We’re still waiting on more data to get a better picture of how the end of the EV tax credit is hurting the overall industry. Most automakers will report total U.S. auto sales next week and give financial reports in late January or early February. Companies are predicting steep drops in EV sales and are prepared to pivot to hybrid models, which benefits Toyota, Lexus, and other brands with deep hybrid lineups.
The Sept. 30 end of the federal tax credit for new and used EVs pushed sales of both up in the months ahead of the deadline, and
automakers changed their plans
for new vehicle releases ahead of anticipated slower demand during the end of 2025 and in the early months of 2026.

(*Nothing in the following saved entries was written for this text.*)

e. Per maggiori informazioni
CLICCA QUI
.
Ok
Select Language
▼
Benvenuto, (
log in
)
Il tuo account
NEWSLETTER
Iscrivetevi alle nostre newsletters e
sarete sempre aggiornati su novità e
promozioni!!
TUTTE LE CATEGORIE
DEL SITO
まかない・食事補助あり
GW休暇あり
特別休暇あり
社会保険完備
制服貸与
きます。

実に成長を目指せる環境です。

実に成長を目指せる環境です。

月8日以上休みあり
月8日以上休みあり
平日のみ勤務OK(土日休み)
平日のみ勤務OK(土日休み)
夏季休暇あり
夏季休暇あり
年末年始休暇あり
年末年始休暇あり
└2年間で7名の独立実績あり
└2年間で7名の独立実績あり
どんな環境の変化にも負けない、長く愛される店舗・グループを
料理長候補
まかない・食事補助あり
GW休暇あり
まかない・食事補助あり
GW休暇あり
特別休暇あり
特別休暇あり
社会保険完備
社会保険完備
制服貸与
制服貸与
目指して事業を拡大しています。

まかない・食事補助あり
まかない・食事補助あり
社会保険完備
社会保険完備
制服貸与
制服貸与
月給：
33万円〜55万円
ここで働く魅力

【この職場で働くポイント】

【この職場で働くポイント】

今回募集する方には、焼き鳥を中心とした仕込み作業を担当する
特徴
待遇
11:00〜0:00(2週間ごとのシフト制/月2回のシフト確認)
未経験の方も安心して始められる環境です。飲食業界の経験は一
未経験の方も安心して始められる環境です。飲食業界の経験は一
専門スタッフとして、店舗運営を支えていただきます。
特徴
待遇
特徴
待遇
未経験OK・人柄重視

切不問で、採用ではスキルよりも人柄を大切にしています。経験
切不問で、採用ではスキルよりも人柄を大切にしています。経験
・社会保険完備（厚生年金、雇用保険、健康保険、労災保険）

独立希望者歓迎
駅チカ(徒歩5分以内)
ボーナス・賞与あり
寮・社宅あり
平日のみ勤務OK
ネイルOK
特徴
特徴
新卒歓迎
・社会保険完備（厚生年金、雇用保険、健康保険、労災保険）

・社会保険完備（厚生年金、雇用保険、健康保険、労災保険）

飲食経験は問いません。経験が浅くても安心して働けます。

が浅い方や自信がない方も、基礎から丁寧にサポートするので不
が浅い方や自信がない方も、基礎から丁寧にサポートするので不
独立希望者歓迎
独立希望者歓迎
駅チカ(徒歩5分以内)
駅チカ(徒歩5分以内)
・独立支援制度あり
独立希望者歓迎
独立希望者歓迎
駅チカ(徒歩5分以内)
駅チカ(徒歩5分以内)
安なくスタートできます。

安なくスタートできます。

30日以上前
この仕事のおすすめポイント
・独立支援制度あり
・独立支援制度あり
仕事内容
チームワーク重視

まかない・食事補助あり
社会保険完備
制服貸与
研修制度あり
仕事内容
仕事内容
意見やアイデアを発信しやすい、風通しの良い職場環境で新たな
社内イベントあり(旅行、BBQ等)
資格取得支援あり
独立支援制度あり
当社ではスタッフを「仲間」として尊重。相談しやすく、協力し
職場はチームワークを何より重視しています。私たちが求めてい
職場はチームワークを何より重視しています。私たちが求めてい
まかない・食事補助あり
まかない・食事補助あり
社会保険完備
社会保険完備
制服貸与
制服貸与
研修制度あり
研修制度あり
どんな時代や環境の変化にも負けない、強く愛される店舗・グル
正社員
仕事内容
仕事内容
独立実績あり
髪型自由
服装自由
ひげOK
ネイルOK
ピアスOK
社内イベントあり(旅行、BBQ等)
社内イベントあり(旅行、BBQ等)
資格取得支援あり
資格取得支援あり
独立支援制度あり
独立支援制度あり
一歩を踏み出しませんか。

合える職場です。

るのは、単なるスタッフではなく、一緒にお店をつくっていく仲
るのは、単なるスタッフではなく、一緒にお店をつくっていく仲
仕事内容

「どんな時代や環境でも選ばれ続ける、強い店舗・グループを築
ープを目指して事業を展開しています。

On Dec. 29, Tesla issued a
consensus on delivery estimates
for 2025 through 2029 based on Wall Street analysis from firms including Barclays, Wells Fargo, UBS, and Evercore. Those estimates indicated that deliveries would rise from roughly 1.64 million in 2025 to more than 3 million in 2029, including the Model 3 and Y and “other models,” which could include the Model S, Model Y, Cybertruck, Semi, Roadster, and Cybercab—all of which comprise around 5% of deliveries in 2025.
Tesla said on Friday that it will report its fourth quarter and full 2025 financial report on January 28. It remains to be seen how the company will turn its automaking business into a positive in a different economic climate.